Juan Molina, con la cara hundida entre las manos, con la voz quebrada por la emoción, le dijo que sí.
– Sí -le dijo-, sí, maestro. Cómo no serle leal a usted si me ha enseñado todo lo que soy -le dijo, y no hizo falta que le viera la cara para reconocer al dueño de aquella voz que resumía en una el conjunto de todas las voces nacidas bajo este cielo lejano.

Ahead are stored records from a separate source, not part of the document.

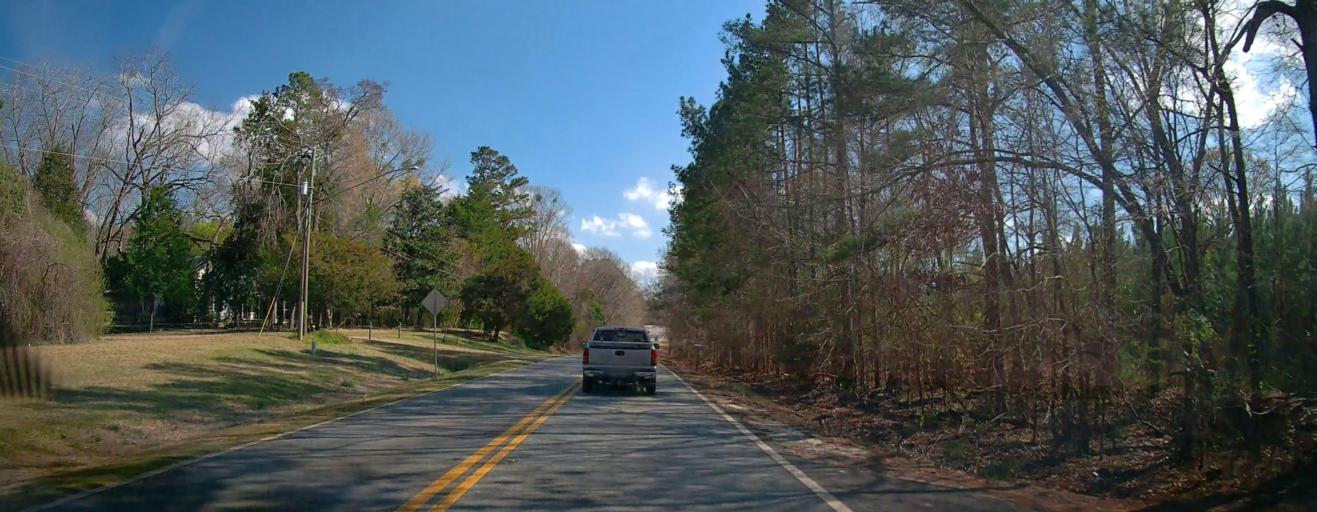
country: US
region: Georgia
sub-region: Twiggs County
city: Jeffersonville
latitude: 32.6991
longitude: -83.3490
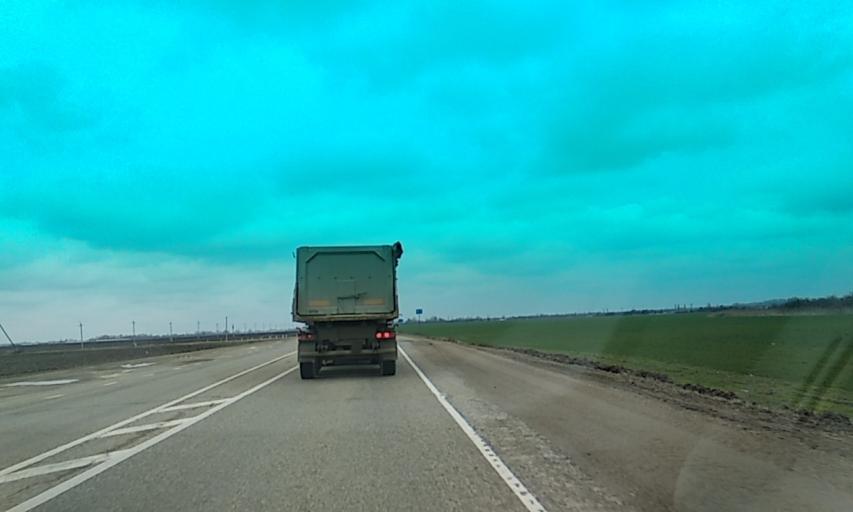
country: RU
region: Adygeya
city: Beloye
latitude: 45.0297
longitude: 39.6821
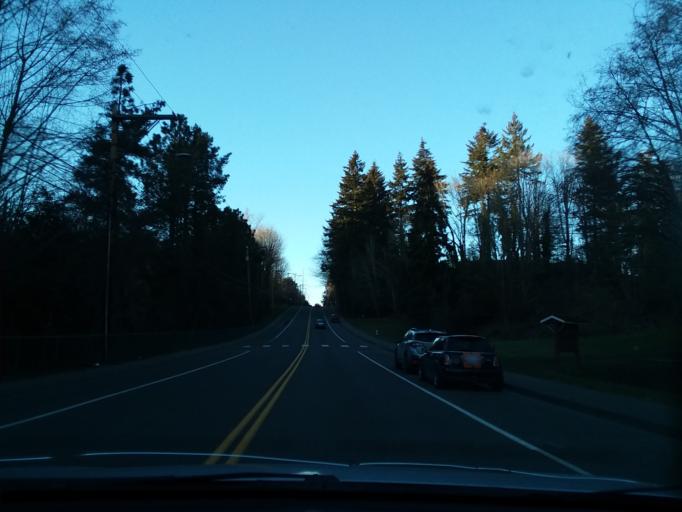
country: US
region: Washington
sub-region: Snohomish County
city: Mountlake Terrace
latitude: 47.7888
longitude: -122.2976
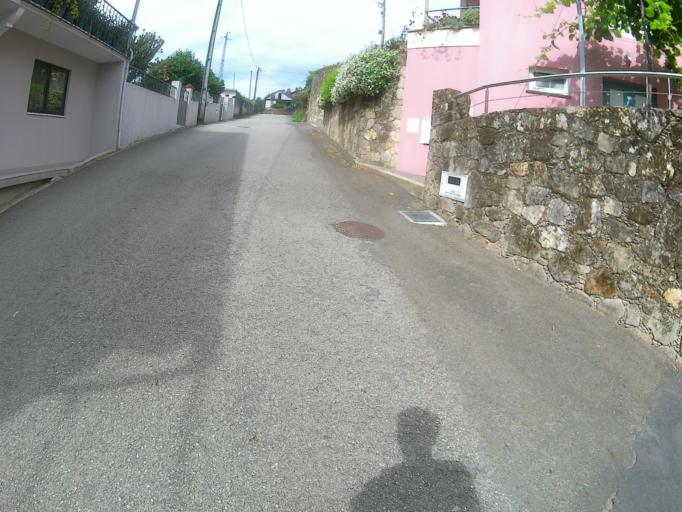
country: PT
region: Aveiro
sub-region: Albergaria-A-Velha
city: Branca
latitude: 40.7576
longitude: -8.4241
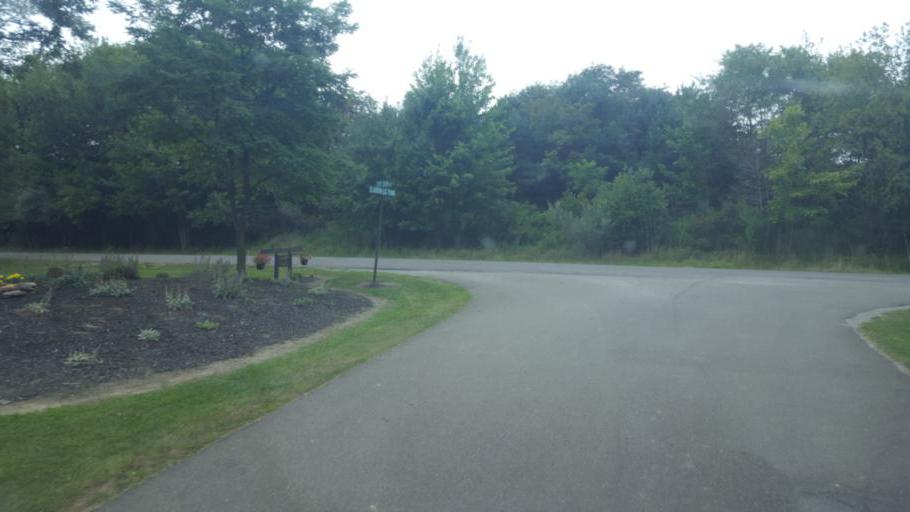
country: US
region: Pennsylvania
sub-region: Clarion County
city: Marianne
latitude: 41.2033
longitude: -79.4360
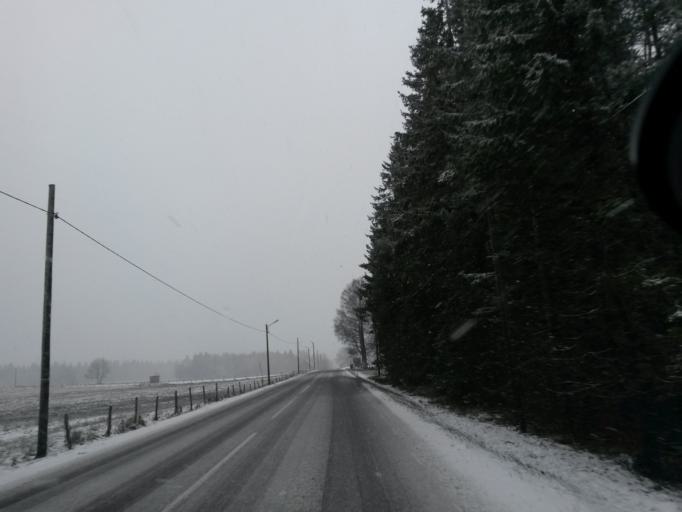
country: SE
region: Vaestra Goetaland
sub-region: Boras Kommun
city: Ganghester
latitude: 57.7574
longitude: 13.0143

Si no fuese porque el pudor y la emoción se lo impiden, Juan Molina cantaría la canción que pugna por salir del pecho, pero no puede ir más allá del nudo que le cierra la garganta:
Entonces Gardel se puso de pie y al ver a aquella mole veinteañera llorando como un chico, le dijo:
– No será para tanto.
Sacó un manojo de llaves del bolsillo, se lo arrojó y Molina lo atajó en el aire.

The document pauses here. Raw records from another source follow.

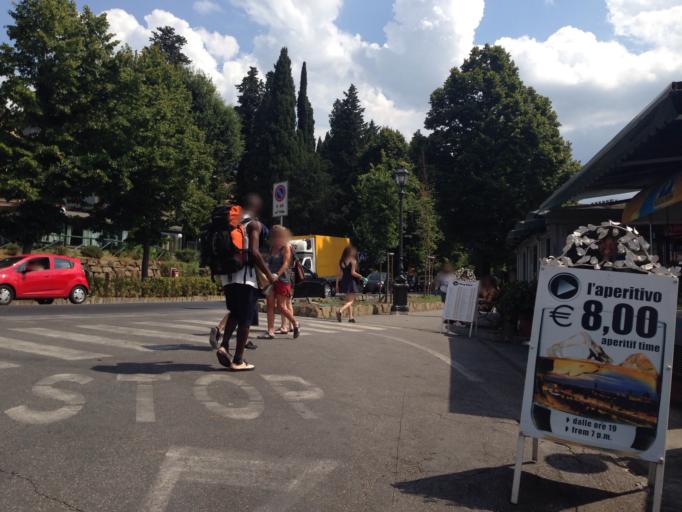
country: IT
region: Tuscany
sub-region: Province of Florence
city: Florence
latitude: 43.7622
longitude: 11.2641
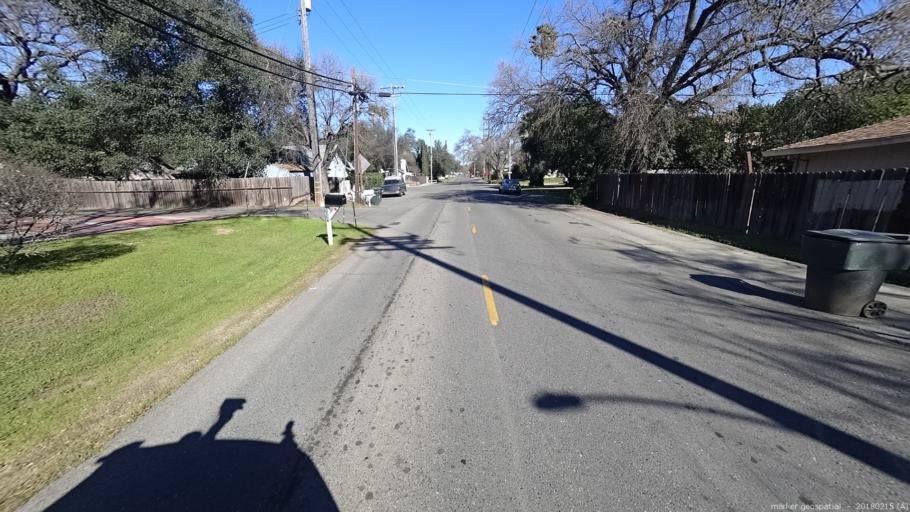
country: US
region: California
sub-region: Sacramento County
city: Foothill Farms
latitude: 38.6642
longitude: -121.3321
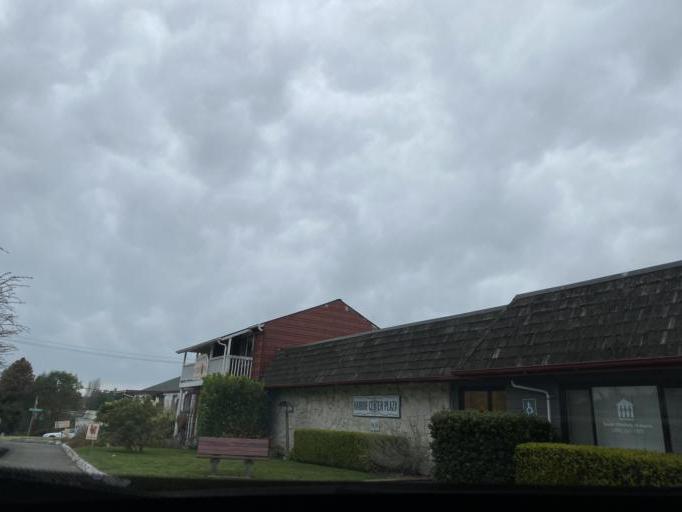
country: US
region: Washington
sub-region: Island County
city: Freeland
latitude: 48.0097
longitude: -122.5264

– Es un bicho un poco viejo, un Graham del veinte, pero todavía anda. Y cómo -le dijo y concluyó:
– Anda revisando agua y aceite que esta noche salimos para Santa Fe.
7
No era difícil sentirse amigo de Gardel. El cariño con el que hablaba de su viejo chofer, Antonio Sumaje, hacía que Molina percibiera que su lugar frente al volante no era el de un simple empleado. Por otra parte, quiso la coincidencia que el valet que acompañara a Gardel en tantos viajes, Eduardo Marino, se enfermara gravemente; de manera que, viendo que aquel joven tímido, diligente y amable era un excelente volante y mostraba la mejor disposición, Gardel pensó que podía matar dos pájaros de un tiro. Además no era un simple detalle que el Zorzal tuviera una bala alojada cerca del corazón. Su metálica presencia se le hacía carne en los días de humedad, era un dolor punzante que a veces le dificultaba llegar a las notas más altas. Aquel balazo artero que le pegaran a quemarropa en la esquina de las tragedias había hecho de Gardel un hombre algo más cauto. El porte de luchador de Juan Molina era ciertamente capaz de intimidar a un admirador exaltado o a algún memorioso que quisiera cobrarse viejas cuentas. Gardel se sentía seguro en compañía de Juan Molina. Nunca permitía que caminara a sus espaldas, no sólo porque le resultaba una mutua humillación, sino porque, frente a la mirada pública, el Morocho tenía amigos, no guardaespaldas. Cada vez que salían con el auto, Gardel viajaba adelante, junto a Molina, nunca en el asiento trasero. A menos que quisiera dormir. Y si salía a comer con los amigos o, incluso si se trataba de acontecimientos sociales, jamás dejaba que se quedara esperando en el coche; siempre lo hacía pasar y era uno más en la mesa. Y tenía la enorme delicadeza de presentarlo, cualquiera fuese la ocasión, como "Mi amigo, Juan Molina". Pese a que Gardel se dirigía a él con la mayor naturalidad, el joven colaborador no podía articular palabra en su presencia. Jamás se había atrevido a confesarle que era cantor. Para Molina, conducir el auto de quien fuera el espejo de sus ilusiones, caminar a su lado o arreglarle el moño antes de que saliera a escena, era como tocar el cielo con las manos. Y cada vez que escuchaba el "Gracias, pibe", que le dedicaba cuando se despedían, no podía evitar la misma respuesta de siempre: "Gracias a usted, maestro". Molina se debatía en un abismo cruel, doliente: por un lado la lealtad incondicional que llegó a profesarle a Gardel y, por otro, la culpa inmensa e inevitable de amar a la mujer que le pertenecía.